Saved data entries
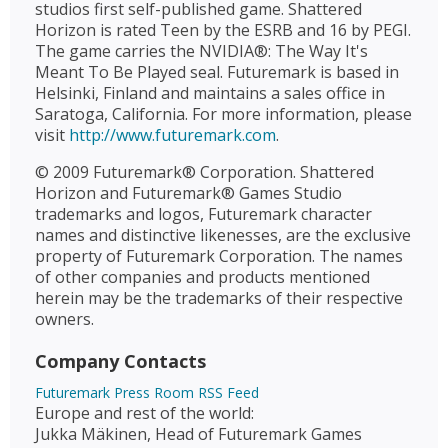
studios first self-published game. Shattered
Horizon is rated Teen by the ESRB and 16 by PEGI.
The game carries the NVIDIA®: The Way It's
Meant To Be Played seal. Futuremark is based in
Helsinki, Finland and maintains a sales office in
Saratoga, California. For more information, please
visit
http://www.futuremark.com
.
© 2009 Futuremark® Corporation. Shattered
Horizon and Futuremark® Games Studio
trademarks and logos, Futuremark character
names and distinctive likenesses, are the exclusive
property of Futuremark Corporation. The names
of other companies and products mentioned
herein may be the trademarks of their respective
owners.
Company Contacts
Futuremark Press Room RSS Feed
Europe and rest of the world:
Jukka Mäkinen, Head of Futuremark Games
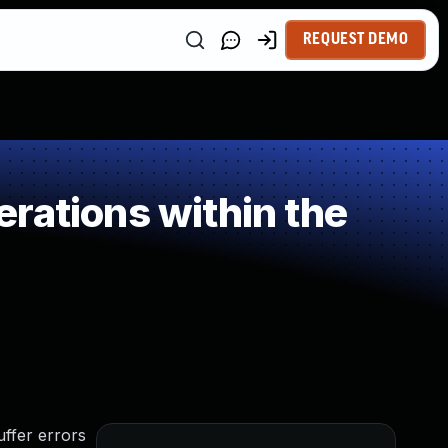
REQUEST DEMO
rations within the
ffer errors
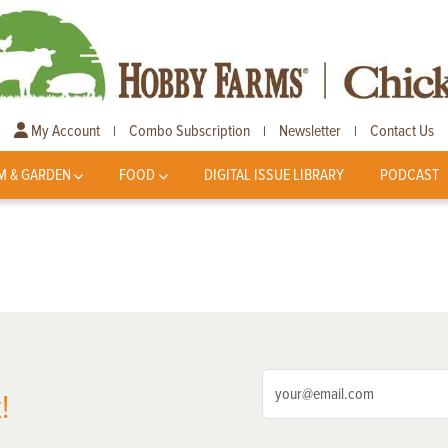
My Account
Combo Subscription
Newsletter
Contact Us
|
|
|
M & GARDEN
FOOD
DIGITAL ISSUE LIBRARY
PODCAST
!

What is required: Retype the data above exactly, dropping every picture.

The completed task:
studios first self-published game. Shattered
Horizon is rated Teen by the ESRB and 16 by PEGI.
The game carries the NVIDIA®: The Way It's
Meant To Be Played seal. Futuremark is based in
Helsinki, Finland and maintains a sales office in
Saratoga, California. For more information, please
visit
http://www.futuremark.com
.
© 2009 Futuremark® Corporation. Shattered
Horizon and Futuremark® Games Studio
trademarks and logos, Futuremark character
names and distinctive likenesses, are the exclusive
property of Futuremark Corporation. The names
of other companies and products mentioned
herein may be the trademarks of their respective
owners.
Company Contacts
Futuremark Press Room RSS Feed
Europe and rest of the world:
Jukka Mäkinen, Head of Futuremark Games
REQUEST DEMO
rations within the
ffer errors
My Account
Combo Subscription
Newsletter
Contact Us
|
|
|
M & GARDEN
FOOD
DIGITAL ISSUE LIBRARY
PODCAST
!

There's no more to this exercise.